Su voz, suave e indulgente, la siguió.

"Cualquier cosa por ti, mi amor".

Ariadna miró la montaña de sedas y telas delicadas apiladas en el cuarto de lavado y se sintió la tonta más grande del mundo.

Era mucho después de la medianoche cuando terminó. El movimiento repetido de fregar había reabierto las heridas de su espalda. Su pierna estaba hinchada y caliente al tacto. Se había infectado y una fiebre la consumía.

Subió las escaleras a trompicones, a ciegas, con la visión borrosa. Llegó a su habitación antes de desplomarse en el suelo, inconsciente.

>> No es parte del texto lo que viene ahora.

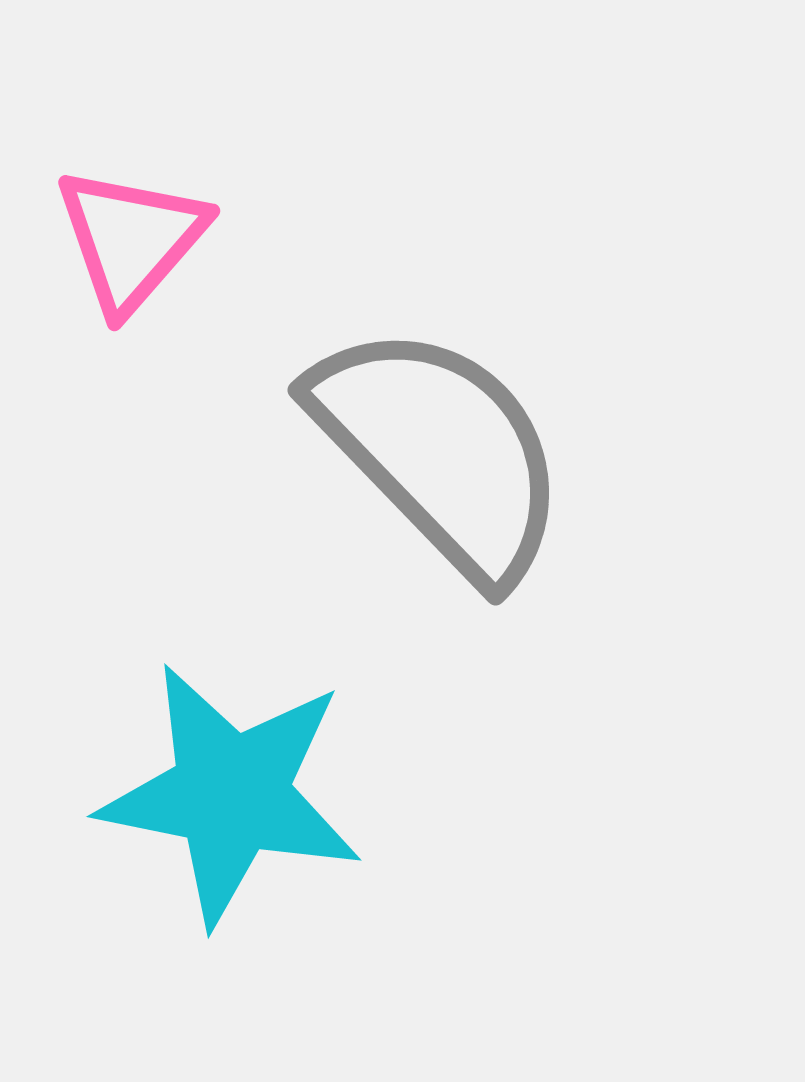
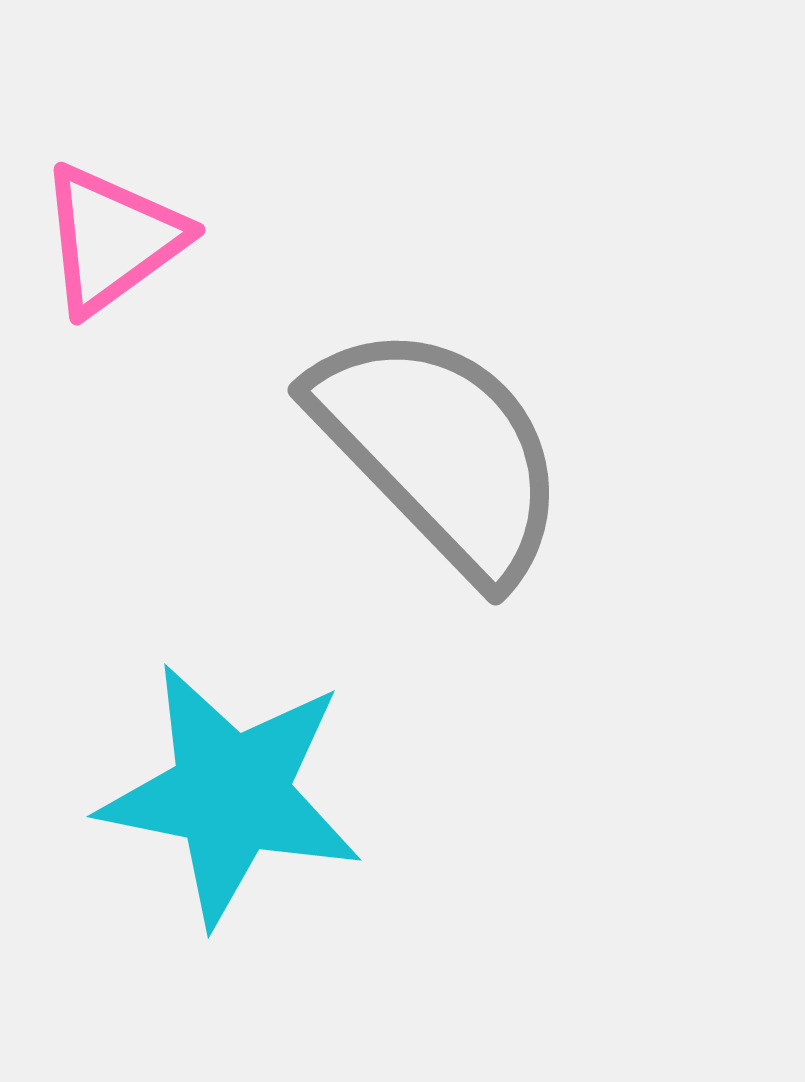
pink triangle: moved 19 px left; rotated 13 degrees clockwise
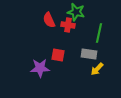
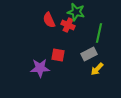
red cross: rotated 16 degrees clockwise
gray rectangle: rotated 35 degrees counterclockwise
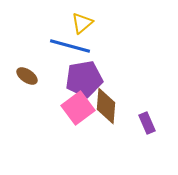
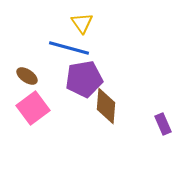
yellow triangle: rotated 25 degrees counterclockwise
blue line: moved 1 px left, 2 px down
pink square: moved 45 px left
purple rectangle: moved 16 px right, 1 px down
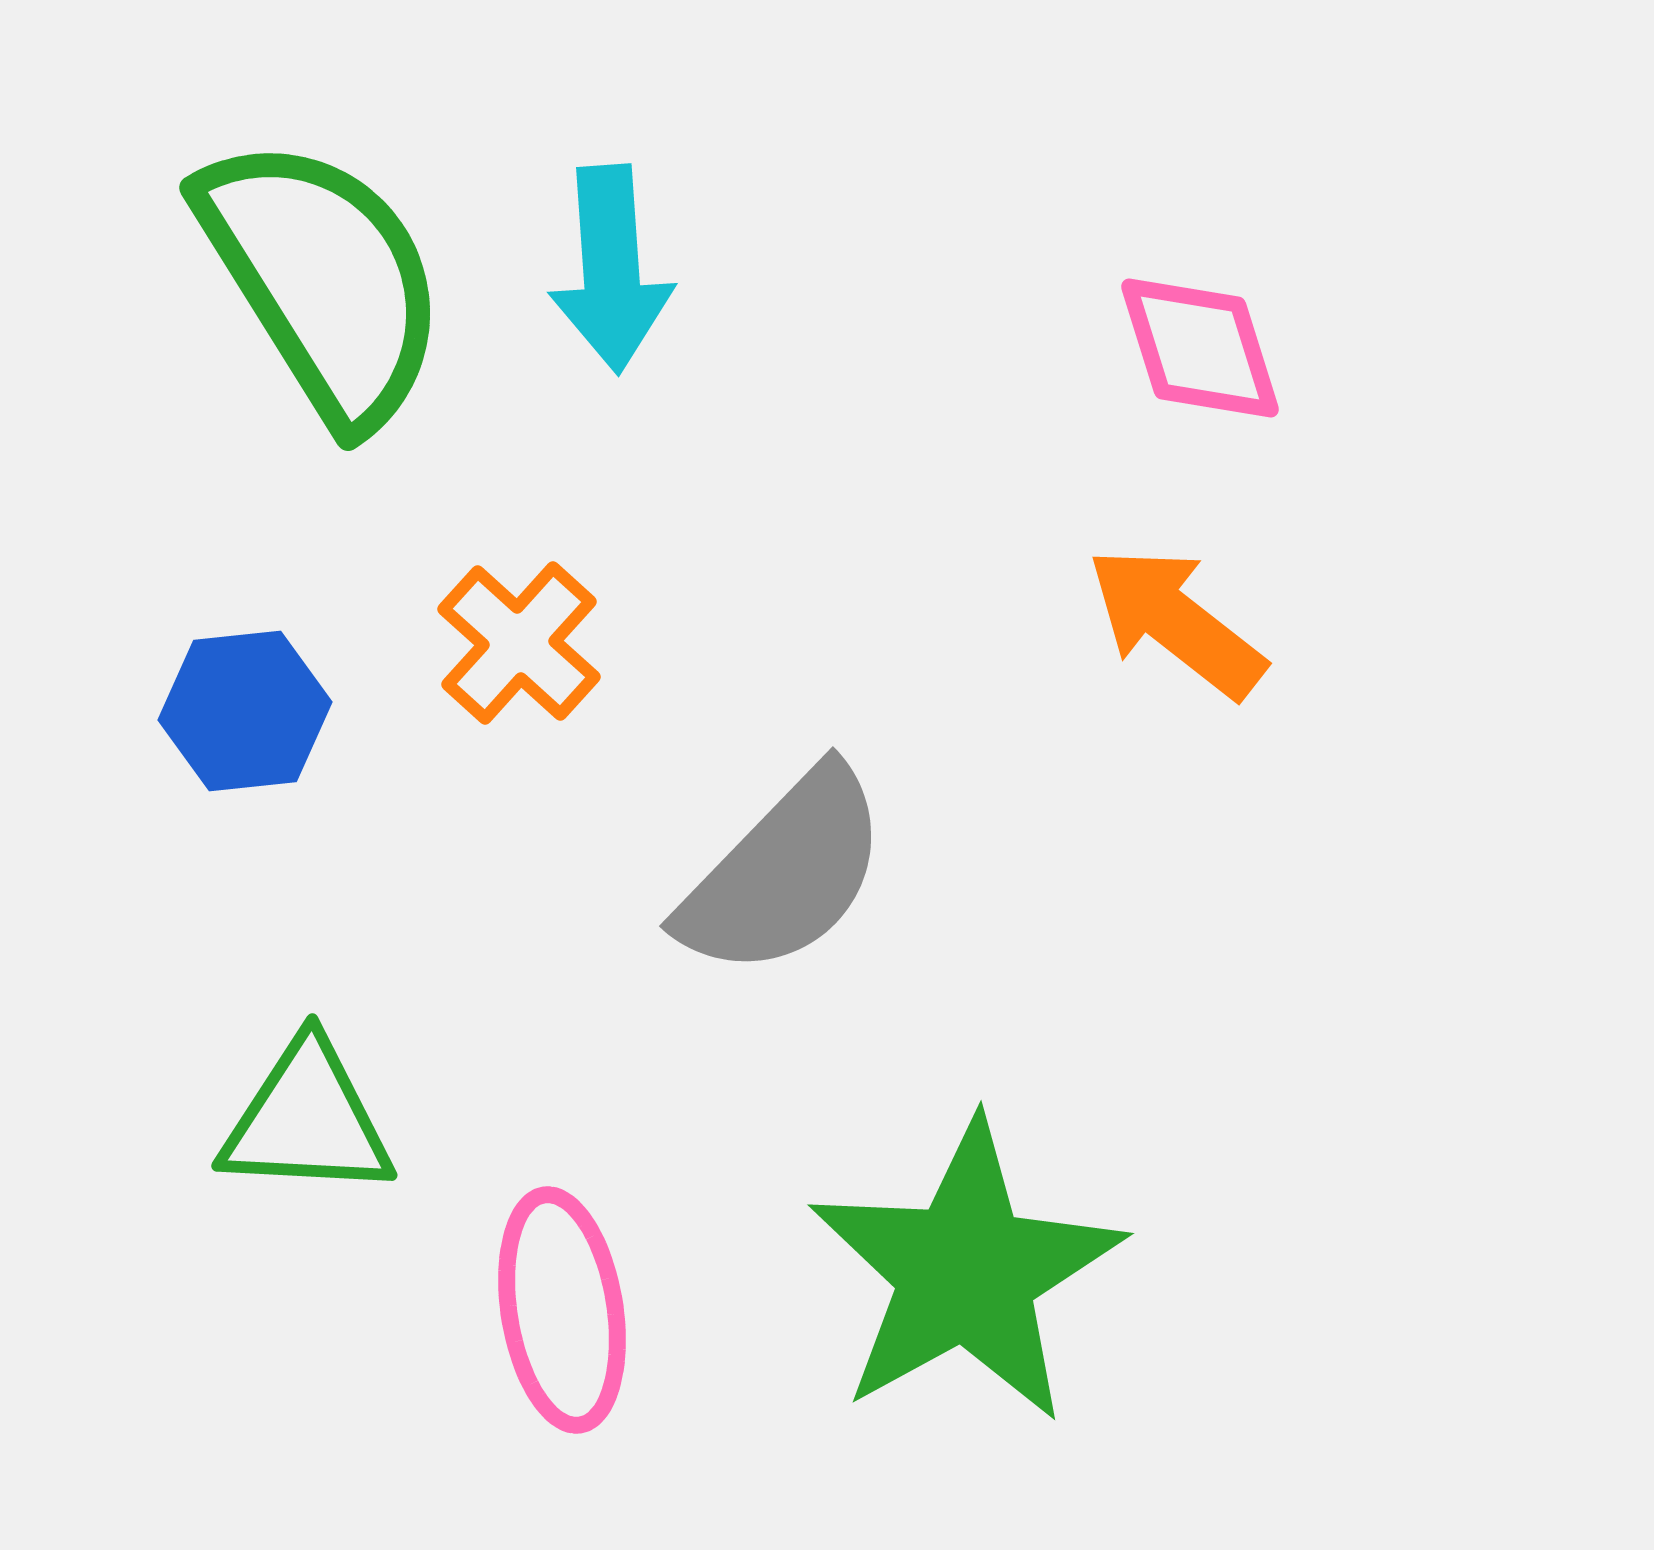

Cuando despertó, estaba en una habitación blanca y estéril. Una enfermera estaba ajustando un goteo intravenoso conectado a su brazo.

"Ya despertó", dijo la enfermera amablemente. "Tiene fiebre alta. El señor Garza la trajo él mismo. Estaba muy preocupado. Nos dijo específicamente que la cuidáramos muy bien".

El corazón de Ariadna dio un vuelco extraño y doloroso. ¿Damián? ¿Preocupado por ella? Sabía que no debía creerlo.

La puerta de su habitación se abrió de golpe.

Damián entró furioso, su rostro una máscara de ira atronadora. Sostenía una pistola y presionó el cañón frío directamente contra su frente.